## Exercices écrits
1. Traduisez en anglais cette phrase de la page sur la machine ram : « Ce modèle avait pour objectif de fournir un outil d'étude des algorithmes plus proche des ordinateurs que ne l'étaient les modèles abstraits déjà proposés comme les fonctions récursives, le λ-calcul ou encore la machine de Turing. »
2. Reproduisez fidèlement le passage de la page sur la machine ram qui va de « Vous trouverez ici » jusqu'à « mémento en pdf. » inclus.

## Page
============================================================
Vous trouverez ici une brève description d'un modèle de machine de type ram et un simulateur qui vous permettra de tester vos propres programmes. Cliquez sur ce lien pour récupérer le mémento en pdf.
Description physique de la machine
La machine ram, acronyme de Random Access Machine (qu'il faut traduire par Machine à adressage direct) ou encore Register Adressable Memory, est un modèle abstrait de calcul introduit dans les années 60. Ce modèle avait pour objectif de fournir un outil d'étude des algorithmes plus proche des ordinateurs que ne l'étaient les modèles abstraits déjà proposés comme les fonctions récursives, le λ-calcul ou encore la machine de Turing. Même si l'écriture d'algorithmes sur la machine ram reste fastidieuse, son langage de programmation s'apparente aux langages d'assemblage beaucoup plus familiers des informaticiens.
Cette machine est constituée de 4 éléments principaux :
Son fonctionnement est rudimentaire. On charge au préalable les instructions du programme dans le bloc programme (ce chargement est bien entendu virtuel, il s'agit d'un modèle abstrait) et on saisit (toujours virtuellement) les données à traiter sur la bande d'entrée. Ces données sont encodées sous formes d'entiers bornés suivant un schéma d'encodage arbitraire. La borne pour ces entiers et le schéma d'encodage, comme celui de décodage, sont arbitraires. Les instructions \(P_k\) du programme sont décodées séquentiellement, pour cela, un registre particulier de la machine appelé compteur ordinal (co sur le schéma ci-dessus qui joue le rôle de l'indice \(k\)) contient précisément l'adresse du registre contenant l'instruction à décoder, initialement 0. Après qu'une instruction a été décodée, le compteur ordinal est incrémenté d'une unité pour passer à l'instruction suivante du programme sauf si l'instruction est une rupture de séquence, auquel cas son rôle est justement de modifier la valeur du compteur ordinal. La machine arrête le cycle de décodage dès que l'instruction STOP a été exécutée. Les données à traiter peuvent être chargées dans la mémoire à l'aide de l'instruction de lecture READ et les résultats des calculs sont renvoyés à l'utilisateur sur la bande de sortie à l'aide de l'instruction d'écriture WRITE.
============================================================
## Enregistrements
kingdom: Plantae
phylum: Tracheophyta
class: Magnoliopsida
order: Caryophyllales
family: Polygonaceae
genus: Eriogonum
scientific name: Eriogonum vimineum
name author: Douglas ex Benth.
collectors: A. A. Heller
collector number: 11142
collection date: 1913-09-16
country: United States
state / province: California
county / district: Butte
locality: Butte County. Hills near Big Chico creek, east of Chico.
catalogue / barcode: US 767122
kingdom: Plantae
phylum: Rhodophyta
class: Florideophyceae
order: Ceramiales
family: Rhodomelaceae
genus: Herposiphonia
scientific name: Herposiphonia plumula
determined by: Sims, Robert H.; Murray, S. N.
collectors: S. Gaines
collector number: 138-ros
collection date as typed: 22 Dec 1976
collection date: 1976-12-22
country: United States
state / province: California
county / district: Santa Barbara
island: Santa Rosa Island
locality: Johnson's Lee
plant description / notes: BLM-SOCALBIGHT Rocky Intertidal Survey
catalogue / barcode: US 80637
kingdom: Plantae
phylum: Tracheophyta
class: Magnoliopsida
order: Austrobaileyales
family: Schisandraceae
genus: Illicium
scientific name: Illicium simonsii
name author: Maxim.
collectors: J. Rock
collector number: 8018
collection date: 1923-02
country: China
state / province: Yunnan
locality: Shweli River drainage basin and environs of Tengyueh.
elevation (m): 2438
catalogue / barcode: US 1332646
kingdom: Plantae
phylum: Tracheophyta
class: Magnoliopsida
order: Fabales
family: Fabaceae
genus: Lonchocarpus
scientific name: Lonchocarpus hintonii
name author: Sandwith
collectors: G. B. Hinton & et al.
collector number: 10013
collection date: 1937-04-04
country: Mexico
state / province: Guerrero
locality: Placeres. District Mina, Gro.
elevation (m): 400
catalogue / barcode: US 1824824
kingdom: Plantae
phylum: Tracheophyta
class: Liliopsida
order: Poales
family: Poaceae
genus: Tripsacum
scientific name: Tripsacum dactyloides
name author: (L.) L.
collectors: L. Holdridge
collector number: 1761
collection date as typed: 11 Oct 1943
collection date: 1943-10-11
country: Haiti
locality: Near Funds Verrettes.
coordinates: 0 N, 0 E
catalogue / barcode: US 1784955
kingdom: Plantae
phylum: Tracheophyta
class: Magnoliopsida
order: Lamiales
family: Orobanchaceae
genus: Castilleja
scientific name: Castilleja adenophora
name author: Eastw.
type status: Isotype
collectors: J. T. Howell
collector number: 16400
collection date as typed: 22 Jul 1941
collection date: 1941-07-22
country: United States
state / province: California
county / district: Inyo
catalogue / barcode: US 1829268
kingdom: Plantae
============================================================
## Corrigés
1. The purpose of this model was to provide a tool for studying algorithms that was closer to computers than the abstract models already proposed, such as recursive functions, the λ-calculus, or the Turing machine.

2.
Vous trouverez ici une brève description d'un modèle de machine de type ram et un simulateur qui vous permettra de tester vos propres programmes. Cliquez sur ce lien pour récupérer le mémento en pdf.